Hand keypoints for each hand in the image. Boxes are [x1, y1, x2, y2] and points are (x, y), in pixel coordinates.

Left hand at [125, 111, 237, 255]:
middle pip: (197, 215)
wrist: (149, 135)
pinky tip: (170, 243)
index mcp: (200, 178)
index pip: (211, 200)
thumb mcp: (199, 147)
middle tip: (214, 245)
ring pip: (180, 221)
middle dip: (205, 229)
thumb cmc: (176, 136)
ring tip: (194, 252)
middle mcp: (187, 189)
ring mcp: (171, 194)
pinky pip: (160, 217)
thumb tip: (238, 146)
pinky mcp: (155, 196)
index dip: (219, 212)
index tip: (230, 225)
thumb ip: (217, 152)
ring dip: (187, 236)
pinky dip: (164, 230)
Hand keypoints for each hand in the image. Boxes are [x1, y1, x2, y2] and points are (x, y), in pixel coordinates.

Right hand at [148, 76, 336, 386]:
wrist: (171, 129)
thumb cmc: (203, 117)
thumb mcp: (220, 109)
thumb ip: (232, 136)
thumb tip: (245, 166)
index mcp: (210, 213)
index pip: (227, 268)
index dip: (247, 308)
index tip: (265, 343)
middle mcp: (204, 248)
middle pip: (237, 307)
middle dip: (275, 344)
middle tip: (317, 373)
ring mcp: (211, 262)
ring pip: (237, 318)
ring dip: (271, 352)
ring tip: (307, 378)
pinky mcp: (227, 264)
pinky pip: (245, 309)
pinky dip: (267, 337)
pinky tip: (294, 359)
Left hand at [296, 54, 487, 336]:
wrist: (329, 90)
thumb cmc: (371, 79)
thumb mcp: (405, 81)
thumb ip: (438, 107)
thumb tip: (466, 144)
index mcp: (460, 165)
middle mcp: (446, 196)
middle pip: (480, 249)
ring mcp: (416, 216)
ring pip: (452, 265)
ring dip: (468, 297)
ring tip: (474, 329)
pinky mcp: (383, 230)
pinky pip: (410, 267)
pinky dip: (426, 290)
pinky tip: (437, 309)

==

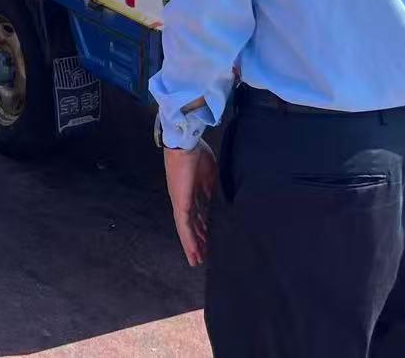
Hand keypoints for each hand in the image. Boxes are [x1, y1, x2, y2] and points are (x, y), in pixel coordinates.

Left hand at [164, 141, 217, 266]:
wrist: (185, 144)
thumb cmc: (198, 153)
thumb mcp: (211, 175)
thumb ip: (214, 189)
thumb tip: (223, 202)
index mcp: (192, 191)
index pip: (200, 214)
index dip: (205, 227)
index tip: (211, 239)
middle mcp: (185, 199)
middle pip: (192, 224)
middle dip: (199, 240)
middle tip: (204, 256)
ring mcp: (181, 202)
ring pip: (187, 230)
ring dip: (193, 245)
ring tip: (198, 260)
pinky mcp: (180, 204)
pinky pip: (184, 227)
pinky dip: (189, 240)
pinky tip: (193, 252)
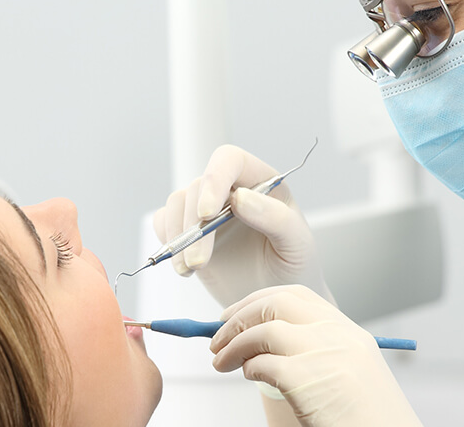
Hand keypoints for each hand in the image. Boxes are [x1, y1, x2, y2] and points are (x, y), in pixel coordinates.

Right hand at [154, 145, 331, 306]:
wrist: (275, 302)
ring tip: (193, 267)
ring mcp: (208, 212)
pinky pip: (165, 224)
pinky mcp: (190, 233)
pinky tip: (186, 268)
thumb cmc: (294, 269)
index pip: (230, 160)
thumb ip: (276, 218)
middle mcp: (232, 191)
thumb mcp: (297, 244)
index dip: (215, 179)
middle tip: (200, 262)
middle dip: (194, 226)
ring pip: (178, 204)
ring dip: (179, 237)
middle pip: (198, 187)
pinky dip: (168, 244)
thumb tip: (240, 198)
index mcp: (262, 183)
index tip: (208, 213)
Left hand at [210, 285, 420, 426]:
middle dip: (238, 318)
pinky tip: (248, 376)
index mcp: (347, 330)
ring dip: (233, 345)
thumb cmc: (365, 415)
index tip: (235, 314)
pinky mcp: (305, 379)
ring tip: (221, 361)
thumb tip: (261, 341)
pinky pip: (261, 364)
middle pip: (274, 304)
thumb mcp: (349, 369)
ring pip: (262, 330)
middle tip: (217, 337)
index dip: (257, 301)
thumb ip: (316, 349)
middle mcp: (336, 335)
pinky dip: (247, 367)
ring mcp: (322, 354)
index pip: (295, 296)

PROMPT
What is the number of lines in the records holding "Left"? Give the number alone.

TASK RESULT
4